Items listed in a dataset
++++++++++

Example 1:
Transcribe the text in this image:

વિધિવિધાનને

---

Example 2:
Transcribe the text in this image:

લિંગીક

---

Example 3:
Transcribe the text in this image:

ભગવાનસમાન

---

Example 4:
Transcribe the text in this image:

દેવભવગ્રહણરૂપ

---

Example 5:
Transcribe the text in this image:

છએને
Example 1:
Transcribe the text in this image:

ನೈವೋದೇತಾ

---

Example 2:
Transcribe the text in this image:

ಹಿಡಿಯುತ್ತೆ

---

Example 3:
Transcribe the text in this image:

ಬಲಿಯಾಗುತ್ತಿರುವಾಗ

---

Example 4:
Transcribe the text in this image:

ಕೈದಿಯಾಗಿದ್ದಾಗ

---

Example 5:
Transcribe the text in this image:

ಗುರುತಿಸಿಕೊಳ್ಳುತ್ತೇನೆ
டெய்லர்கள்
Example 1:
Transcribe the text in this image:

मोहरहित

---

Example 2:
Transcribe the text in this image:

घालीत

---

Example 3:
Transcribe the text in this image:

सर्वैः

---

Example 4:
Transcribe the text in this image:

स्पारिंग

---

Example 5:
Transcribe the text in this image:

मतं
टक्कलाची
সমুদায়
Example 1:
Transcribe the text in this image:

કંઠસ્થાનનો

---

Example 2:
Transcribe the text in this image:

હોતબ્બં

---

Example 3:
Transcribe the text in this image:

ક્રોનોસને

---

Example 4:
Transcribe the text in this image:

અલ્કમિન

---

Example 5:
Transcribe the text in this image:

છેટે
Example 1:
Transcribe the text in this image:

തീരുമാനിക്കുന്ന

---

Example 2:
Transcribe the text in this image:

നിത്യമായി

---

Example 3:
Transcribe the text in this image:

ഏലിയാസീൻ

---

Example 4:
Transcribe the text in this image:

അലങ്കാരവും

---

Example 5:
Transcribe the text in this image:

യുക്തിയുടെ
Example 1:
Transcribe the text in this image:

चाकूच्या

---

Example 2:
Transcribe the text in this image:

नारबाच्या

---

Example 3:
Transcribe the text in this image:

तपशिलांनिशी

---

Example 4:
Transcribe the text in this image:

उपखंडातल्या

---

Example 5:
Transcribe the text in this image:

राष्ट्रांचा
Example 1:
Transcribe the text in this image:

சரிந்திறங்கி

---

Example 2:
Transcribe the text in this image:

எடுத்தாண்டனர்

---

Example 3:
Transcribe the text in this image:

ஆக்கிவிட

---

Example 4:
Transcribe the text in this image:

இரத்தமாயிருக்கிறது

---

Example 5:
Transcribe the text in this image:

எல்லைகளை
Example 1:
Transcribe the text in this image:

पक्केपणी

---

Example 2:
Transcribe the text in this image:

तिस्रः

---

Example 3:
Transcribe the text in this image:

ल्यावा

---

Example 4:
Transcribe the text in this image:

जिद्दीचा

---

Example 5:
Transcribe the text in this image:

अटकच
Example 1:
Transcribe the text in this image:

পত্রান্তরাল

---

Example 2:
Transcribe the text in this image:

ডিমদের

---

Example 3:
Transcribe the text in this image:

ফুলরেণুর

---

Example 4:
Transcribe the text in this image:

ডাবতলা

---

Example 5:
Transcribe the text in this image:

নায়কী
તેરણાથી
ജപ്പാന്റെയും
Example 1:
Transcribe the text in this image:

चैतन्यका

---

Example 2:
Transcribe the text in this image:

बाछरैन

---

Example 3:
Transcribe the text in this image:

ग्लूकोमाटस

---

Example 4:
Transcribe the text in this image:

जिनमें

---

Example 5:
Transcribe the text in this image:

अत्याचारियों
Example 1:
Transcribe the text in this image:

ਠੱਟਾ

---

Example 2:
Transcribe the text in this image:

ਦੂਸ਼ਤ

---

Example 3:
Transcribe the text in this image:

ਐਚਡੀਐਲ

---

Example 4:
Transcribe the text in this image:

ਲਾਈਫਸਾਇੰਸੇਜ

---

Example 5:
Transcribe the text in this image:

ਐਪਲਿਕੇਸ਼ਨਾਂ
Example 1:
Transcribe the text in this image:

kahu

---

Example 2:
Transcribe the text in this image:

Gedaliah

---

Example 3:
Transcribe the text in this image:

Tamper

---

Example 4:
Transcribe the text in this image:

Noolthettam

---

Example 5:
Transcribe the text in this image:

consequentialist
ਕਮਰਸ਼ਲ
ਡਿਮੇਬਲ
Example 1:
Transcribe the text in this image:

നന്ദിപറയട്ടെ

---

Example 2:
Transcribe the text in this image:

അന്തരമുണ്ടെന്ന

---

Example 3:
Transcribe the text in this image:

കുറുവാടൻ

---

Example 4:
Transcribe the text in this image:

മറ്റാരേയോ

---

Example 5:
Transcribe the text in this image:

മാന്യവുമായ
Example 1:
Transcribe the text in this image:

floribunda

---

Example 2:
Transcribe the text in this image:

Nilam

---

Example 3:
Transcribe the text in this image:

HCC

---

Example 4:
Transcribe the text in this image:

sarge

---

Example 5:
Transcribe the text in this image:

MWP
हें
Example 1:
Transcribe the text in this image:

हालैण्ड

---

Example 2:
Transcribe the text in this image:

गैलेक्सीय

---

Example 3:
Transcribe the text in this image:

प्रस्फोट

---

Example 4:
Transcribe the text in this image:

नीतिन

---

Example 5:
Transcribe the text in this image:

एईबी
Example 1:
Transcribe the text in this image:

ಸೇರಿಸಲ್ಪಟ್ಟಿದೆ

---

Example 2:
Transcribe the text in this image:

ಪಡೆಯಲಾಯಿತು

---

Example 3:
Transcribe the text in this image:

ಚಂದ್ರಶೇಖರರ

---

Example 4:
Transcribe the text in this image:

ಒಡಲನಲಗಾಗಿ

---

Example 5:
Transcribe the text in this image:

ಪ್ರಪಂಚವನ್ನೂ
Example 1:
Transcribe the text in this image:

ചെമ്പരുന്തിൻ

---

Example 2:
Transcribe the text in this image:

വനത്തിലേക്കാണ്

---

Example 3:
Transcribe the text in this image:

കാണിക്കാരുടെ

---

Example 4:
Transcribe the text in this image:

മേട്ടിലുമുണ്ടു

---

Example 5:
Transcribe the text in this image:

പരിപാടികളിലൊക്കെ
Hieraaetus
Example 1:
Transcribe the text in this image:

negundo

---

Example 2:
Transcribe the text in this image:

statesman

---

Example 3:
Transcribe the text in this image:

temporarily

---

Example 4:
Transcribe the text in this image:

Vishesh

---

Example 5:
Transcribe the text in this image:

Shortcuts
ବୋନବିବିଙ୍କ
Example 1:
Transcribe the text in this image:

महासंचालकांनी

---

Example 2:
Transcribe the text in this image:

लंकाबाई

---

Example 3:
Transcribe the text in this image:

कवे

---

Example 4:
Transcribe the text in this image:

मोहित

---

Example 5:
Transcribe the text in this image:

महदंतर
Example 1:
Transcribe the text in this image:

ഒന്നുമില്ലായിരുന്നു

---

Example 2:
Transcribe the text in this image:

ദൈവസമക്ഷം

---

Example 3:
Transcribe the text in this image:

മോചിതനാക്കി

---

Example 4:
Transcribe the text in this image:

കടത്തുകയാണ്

++++++++++

Exactly as written, transcribe each line of the data.

Example 1:
Transcribe the text in this image:

વિધિવિધાનને

---

Example 2:
Transcribe the text in this image:

લિંગીક

---

Example 3:
Transcribe the text in this image:

ભગવાનસમાન

---

Example 4:
Transcribe the text in this image:

દેવભવગ્રહણરૂપ

---

Example 5:
Transcribe the text in this image:

છએને
Example 1:
Transcribe the text in this image:

ನೈವೋದೇತಾ

---

Example 2:
Transcribe the text in this image:

ಹಿಡಿಯುತ್ತೆ

---

Example 3:
Transcribe the text in this image:

ಬಲಿಯಾಗುತ್ತಿರುವಾಗ

---

Example 4:
Transcribe the text in this image:

ಕೈದಿಯಾಗಿದ್ದಾಗ

---

Example 5:
Transcribe the text in this image:

ಗುರುತಿಸಿಕೊಳ್ಳುತ್ತೇನೆ
டெய்லர்கள்
Example 1:
Transcribe the text in this image:

मोहरहित

---

Example 2:
Transcribe the text in this image:

घालीत

---

Example 3:
Transcribe the text in this image:

सर्वैः

---

Example 4:
Transcribe the text in this image:

स्पारिंग

---

Example 5:
Transcribe the text in this image:

मतं
टक्कलाची
সমুদায়
Example 1:
Transcribe the text in this image:

કંઠસ્થાનનો

---

Example 2:
Transcribe the text in this image:

હોતબ્બં

---

Example 3:
Transcribe the text in this image:

ક્રોનોસને

---

Example 4:
Transcribe the text in this image:

અલ્કમિન

---

Example 5:
Transcribe the text in this image:

છેટે
Example 1:
Transcribe the text in this image:

തീരുമാനിക്കുന്ന

---

Example 2:
Transcribe the text in this image:

നിത്യമായി

---

Example 3:
Transcribe the text in this image:

ഏലിയാസീൻ

---

Example 4:
Transcribe the text in this image:

അലങ്കാരവും

---

Example 5:
Transcribe the text in this image:

യുക്തിയുടെ
Example 1:
Transcribe the text in this image:

चाकूच्या

---

Example 2:
Transcribe the text in this image:

नारबाच्या

---

Example 3:
Transcribe the text in this image:

तपशिलांनिशी

---

Example 4:
Transcribe the text in this image:

उपखंडातल्या

---

Example 5:
Transcribe the text in this image:

राष्ट्रांचा
Example 1:
Transcribe the text in this image:

சரிந்திறங்கி

---

Example 2:
Transcribe the text in this image:

எடுத்தாண்டனர்

---

Example 3:
Transcribe the text in this image:

ஆக்கிவிட

---

Example 4:
Transcribe the text in this image:

இரத்தமாயிருக்கிறது

---

Example 5:
Transcribe the text in this image:

எல்லைகளை
Example 1:
Transcribe the text in this image:

पक्केपणी

---

Example 2:
Transcribe the text in this image:

तिस्रः

---

Example 3:
Transcribe the text in this image:

ल्यावा

---

Example 4:
Transcribe the text in this image:

जिद्दीचा

---

Example 5:
Transcribe the text in this image:

अटकच
Example 1:
Transcribe the text in this image:

পত্রান্তরাল

---

Example 2:
Transcribe the text in this image:

ডিমদের

---

Example 3:
Transcribe the text in this image:

ফুলরেণুর

---

Example 4:
Transcribe the text in this image:

ডাবতলা

---

Example 5:
Transcribe the text in this image:

নায়কী
તેરણાથી
ജപ്പാന്റെയും
Example 1:
Transcribe the text in this image:

चैतन्यका

---

Example 2:
Transcribe the text in this image:

बाछरैन

---

Example 3:
Transcribe the text in this image:

ग्लूकोमाटस

---

Example 4:
Transcribe the text in this image:

जिनमें

---

Example 5:
Transcribe the text in this image:

अत्याचारियों
Example 1:
Transcribe the text in this image:

ਠੱਟਾ

---

Example 2:
Transcribe the text in this image:

ਦੂਸ਼ਤ

---

Example 3:
Transcribe the text in this image:

ਐਚਡੀਐਲ

---

Example 4:
Transcribe the text in this image:

ਲਾਈਫਸਾਇੰਸੇਜ

---

Example 5:
Transcribe the text in this image:

ਐਪਲਿਕੇਸ਼ਨਾਂ
Example 1:
Transcribe the text in this image:

kahu

---

Example 2:
Transcribe the text in this image:

Gedaliah

---

Example 3:
Transcribe the text in this image:

Tamper

---

Example 4:
Transcribe the text in this image:

Noolthettam

---

Example 5:
Transcribe the text in this image:

consequentialist
ਕਮਰਸ਼ਲ
ਡਿਮੇਬਲ
Example 1:
Transcribe the text in this image:

നന്ദിപറയട്ടെ

---

Example 2:
Transcribe the text in this image:

അന്തരമുണ്ടെന്ന

---

Example 3:
Transcribe the text in this image:

കുറുവാടൻ

---

Example 4:
Transcribe the text in this image:

മറ്റാരേയോ

---

Example 5:
Transcribe the text in this image:

മാന്യവുമായ
Example 1:
Transcribe the text in this image:

floribunda

---

Example 2:
Transcribe the text in this image:

Nilam

---

Example 3:
Transcribe the text in this image:

HCC

---

Example 4:
Transcribe the text in this image:

sarge

---

Example 5:
Transcribe the text in this image:

MWP
हें
Example 1:
Transcribe the text in this image:

हालैण्ड

---

Example 2:
Transcribe the text in this image:

गैलेक्सीय

---

Example 3:
Transcribe the text in this image:

प्रस्फोट

---

Example 4:
Transcribe the text in this image:

नीतिन

---

Example 5:
Transcribe the text in this image:

एईबी
Example 1:
Transcribe the text in this image:

ಸೇರಿಸಲ್ಪಟ್ಟಿದೆ

---

Example 2:
Transcribe the text in this image:

ಪಡೆಯಲಾಯಿತು

---

Example 3:
Transcribe the text in this image:

ಚಂದ್ರಶೇಖರರ

---

Example 4:
Transcribe the text in this image:

ಒಡಲನಲಗಾಗಿ

---

Example 5:
Transcribe the text in this image:

ಪ್ರಪಂಚವನ್ನೂ
Example 1:
Transcribe the text in this image:

ചെമ്പരുന്തിൻ

---

Example 2:
Transcribe the text in this image:

വനത്തിലേക്കാണ്

---

Example 3:
Transcribe the text in this image:

കാണിക്കാരുടെ

---

Example 4:
Transcribe the text in this image:

മേട്ടിലുമുണ്ടു

---

Example 5:
Transcribe the text in this image:

പരിപാടികളിലൊക്കെ
Hieraaetus
Example 1:
Transcribe the text in this image:

negundo

---

Example 2:
Transcribe the text in this image:

statesman

---

Example 3:
Transcribe the text in this image:

temporarily

---

Example 4:
Transcribe the text in this image:

Vishesh

---

Example 5:
Transcribe the text in this image:

Shortcuts
ବୋନବିବିଙ୍କ
Example 1:
Transcribe the text in this image:

महासंचालकांनी

---

Example 2:
Transcribe the text in this image:

लंकाबाई

---

Example 3:
Transcribe the text in this image:

कवे

---

Example 4:
Transcribe the text in this image:

मोहित

---

Example 5:
Transcribe the text in this image:

महदंतर
Example 1:
Transcribe the text in this image:

ഒന്നുമില്ലായിരുന്നു

---

Example 2:
Transcribe the text in this image:

ദൈവസമക്ഷം

---

Example 3:
Transcribe the text in this image:

മോചിതനാക്കി

---

Example 4:
Transcribe the text in this image:

കടത്തുകയാണ്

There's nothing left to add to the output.